Bedford Stuyvesant is one of the oldest free black communities in the U.S. and a cultural center for the African American population in Brooklyn. Among the natives of this area are Shirley Chisholm, Notorious B.I.G., Chris Rock, Lena Horne, Mos Def, and James "Rocky" Robinson. I even heard that Coltrane once lived on my block and I believe it because I swear I can hear music when I step out of my apartment. This is the place I call home 4882 miles away from where I was born.

Although it has been considered a desirable neighborhood in the last two or three years with new small businesses and organic food section in the grocery store, I remember very well when people would not come to visit me or just raise their eyebrows when I tell them where I live. The stigma of the “do or die” years is still clearly visible from the careless thrown garbage on the sidewalks to the boarded houses or empty lots full of junk that are often part of the landscape. Call that urban charm if you want but it is simply poverty.

But Bed Stuy wasn’t always a ghetto; in the late 1800s the village of Bedford was an exclusive and highly desirable suburb for rich New Yorkers of Dutch and German descent.
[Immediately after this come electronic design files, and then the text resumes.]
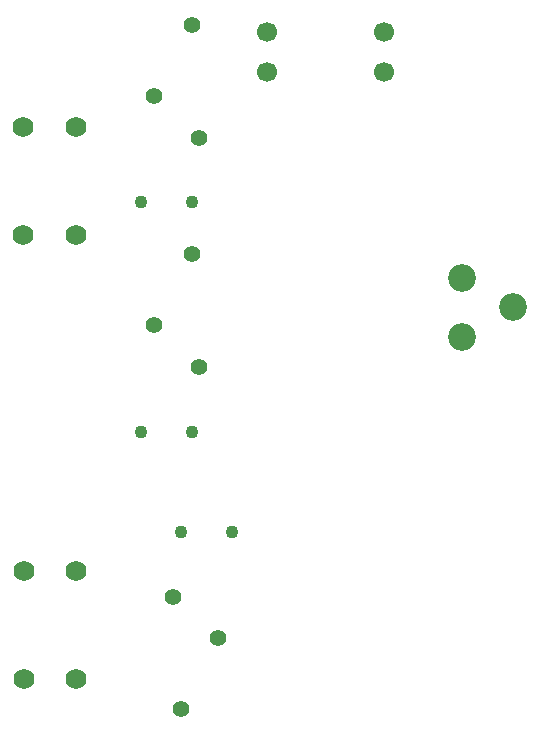
<source format=gbr>
%TF.GenerationSoftware,Altium Limited,Altium Designer,19.1.7 (138)*%
G04 Layer_Color=0*
%FSLAX26Y26*%
%MOIN*%
%TF.FileFunction,Plated,1,2,PTH,Drill*%
%TF.Part,Single*%
G01*
G75*
%TA.AperFunction,ComponentDrill*%
%ADD35C,0.069291*%
%ADD36C,0.055118*%
%ADD37C,0.043307*%
%ADD38C,0.092000*%
%ADD39C,0.066929*%
D35*
X1720394Y1393465D02*
D03*
Y1034409D02*
D03*
X1545197Y1393465D02*
D03*
Y1034409D02*
D03*
X1543228Y2514110D02*
D03*
Y2873165D02*
D03*
X1718425Y2514110D02*
D03*
Y2873165D02*
D03*
D36*
X2068898Y932087D02*
D03*
X2043307Y1306102D02*
D03*
X2192913Y1168307D02*
D03*
X1980315Y2211708D02*
D03*
X2129921Y2073913D02*
D03*
X2104331Y2447928D02*
D03*
X1980315Y2975487D02*
D03*
X2129921Y2837692D02*
D03*
X2104331Y3211708D02*
D03*
D37*
X2238189Y1522638D02*
D03*
X2068898D02*
D03*
X2104331Y1857377D02*
D03*
X1935039D02*
D03*
X2104331Y2621157D02*
D03*
X1935039D02*
D03*
D38*
X3005704Y2371063D02*
D03*
X3176181Y2272638D02*
D03*
X3005704Y2174213D02*
D03*
D39*
X2355630Y3190566D02*
D03*
X2746181D02*
D03*
X2355630Y3056708D02*
D03*
X2746181D02*
D03*
%TF.MD5,33c700a43305530eee4bccc73ce75551*%
M02*

</source>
Market pressure led to rapid urbanization of the area: “the suburban district of freestanding frame and brick homes was gradually transformed into a more urban neighborhood of brick and brownstone row houses.” Crucial for popularizing the area was the construction of the electric trolleys and the Fulton Street Elevated. With the rapid urbanization the demographics of the neighborhood changed dramatically. Jews, Italians, West Indians, Irish and other ethnic groups settled in this declining yet still comparatively appealing area. Many homeowners were becoming too poor to pay their property taxes or just wanted to sell before their property devaluated further. The depreciation was corresponded to the massive migration of black Southerners and West Indians to New York that began in the 1910s and 20s. Bedford became port of call for black immigrants due to its proximity to already existing Black communities in Weeksville, Carrsville, and Fort Green. The brownstones quickly switched ownership and Black in-comers filled up the houses abandoned by previous immigrants but not without the resistance of white homeowners who tried to persuade people not to or simply refused to sell to the black newcomers. Often black families were forced to pay $20 000 for a house that at the time was sold for $3000. The construction of the A train in the 1930s made the commute between Harlem and Bedford much easier and many people came from uptown to central Brooklyn, which offered more jobs and better housing. Institutionalized racism, segregation, economic crisis, unemployment, and predatory real estate practices were some of the main reasons for the decline and “slumification” of Bedford-Stuyvesant. “The schools were not receiving adequate support, city services and public works were almost non-existent,” and the police is still feared rather than reassuring. In the late 70’s and early 80’s crack hit the streets and some of the darkest times begun. For a glimps of what is it like to live in the ghetto just play a Biggie record and you’ll get a pretty good idea.